Skedulo API Usage Best Practices

Best practices to ensure efficient and performant interactions with the Skedulo API

Handling large data sets

Implement pagination or chunking. When working with large data sets, avoid making single, large requests. Instead:

  • Split data retrieval into smaller, independent requests executed sequentially.
  • Use logical batch sizes. A range of 100-500 records per request is generally recommended, but adjust based on the payload size of your requests.
  • Experimentation may be needed to determine the optimal batch size. Monitor API request payloads to understand their size and adjust accordingly.

Ensuring responsiveness and reliability

Monitor response times and handle partial failures:

  • Continuously monitor API response times.
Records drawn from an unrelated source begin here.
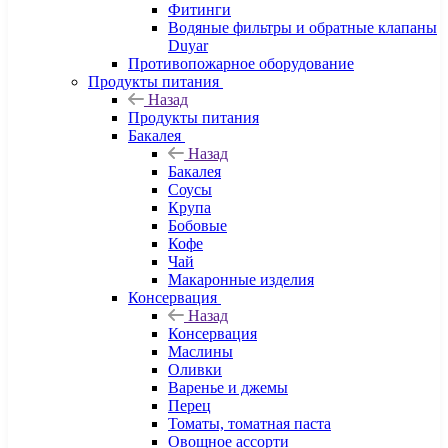
Фитинги
Водяные фильтры и обратные клапаны
Duyar
Противопожарное оборудование
Продукты питания
Назад
Продукты питания
Бакалея
Назад
Бакалея
Соусы
Крупа
Бобовые
Кофе
Чай
Макаронные изделия
Консервация
Назад
Консервация
Маслины
Оливки
Варенье и джемы
Перец
Томаты, томатная паста
Овощное ассорти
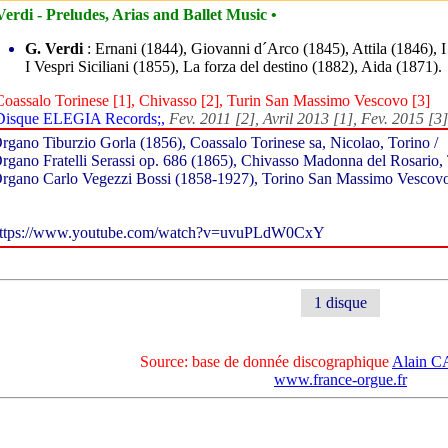
Verdi - Preludes, Arias and Ballet Music •
G. Verdi
: Ernani (1844), Giovanni d´Arco (1845), Attila (1846), I
I Vespri Siciliani (1855), La forza del destino (1882), Aida (1871).
Coassalo Torinese [1], Chivasso [2], Turin San Massimo Vescovo [3]
Disque ELEGIA Records;,
Fev. 2011 [2], Avril 2013 [1], Fev. 2015 [3]
rgano Tiburzio Gorla (1856), Coassalo Torinese sa, Nicolao, Torino /
rgano Fratelli Serassi op. 686 (1865), Chivasso Madonna del Rosario, 
rgano Carlo Vegezzi Bossi (1858-1927), Torino San Massimo Vescov
ttps://www.youtube.com/watch?v=uvuPLdW0CxY
1 disque
Source: base de donnée discographique
Alain 
www.france-orgue.fr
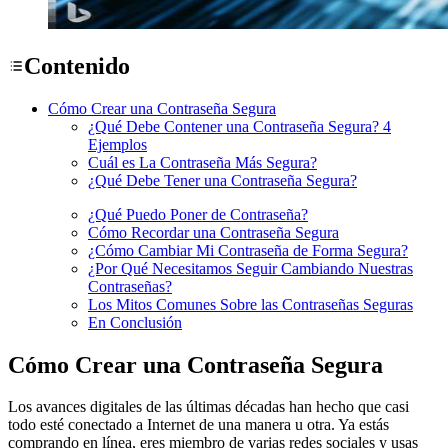
Contenido
Cómo Crear una Contraseña Segura
¿Qué Debe Contener una Contraseña Segura? 4
Ejemplos
Cuál es La Contraseña Más Segura?
¿Qué Debe Tener una Contraseña Segura?
¿Qué Puedo Poner de Contraseña?
Cómo Recordar una Contraseña Segura
¿Cómo Cambiar Mi Contraseña de Forma Segura?
¿Por Qué Necesitamos Seguir Cambiando Nuestras
Contraseñas?
Los Mitos Comunes Sobre las Contraseñas Seguras
En Conclusión
Cómo Crear una Contraseña Segura
Los avances digitales de las últimas décadas han hecho que casi
todo esté conectado a Internet de una manera u otra. Ya estás
comprando en línea, eres miembro de varias redes sociales y usas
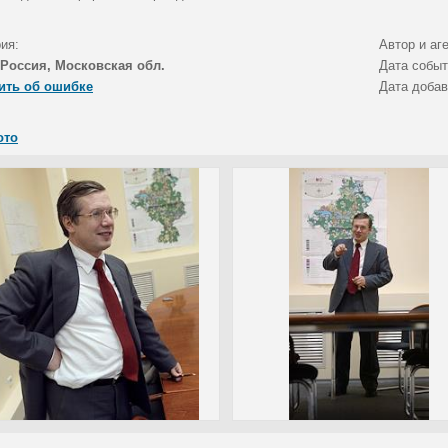
ия:
Автор и аг
Россия, Московская обл.
Дата собы
ить об ошибке
Дата доба
ото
If responses consistently approach 30 seconds, consider breaking requests into even smaller chunks.
  • Implement robust error handling to gracefully manage partial failures and retry mechanisms where appropriate.

Managing request volumes

Rate limiting and request throttling:

  • Implement rate limiting to prevent overwhelming the Skedulo platform. A starting point of 10-50 requests per second (RPS) is a reasonable consideration, but adjust based on specific API usage patterns and any rate limits enforced by Skedulo.
  • If requests are processed sequentially with a deliberate pause (sleep) between them, explicit rate limiting might be less critical, but still worth considering for overall system stability.

Optimizing data transmission

Validate and optimize data before sending:

  • Before sending data to the API, validate it thoroughly.
  • Strip unnecessary fields, such as non-required null or empty strings, to reduce payload size.
  • Sanitize input data to prevent potential issues and ensure data integrity. Reducing payload size improves processing time and overall API performance.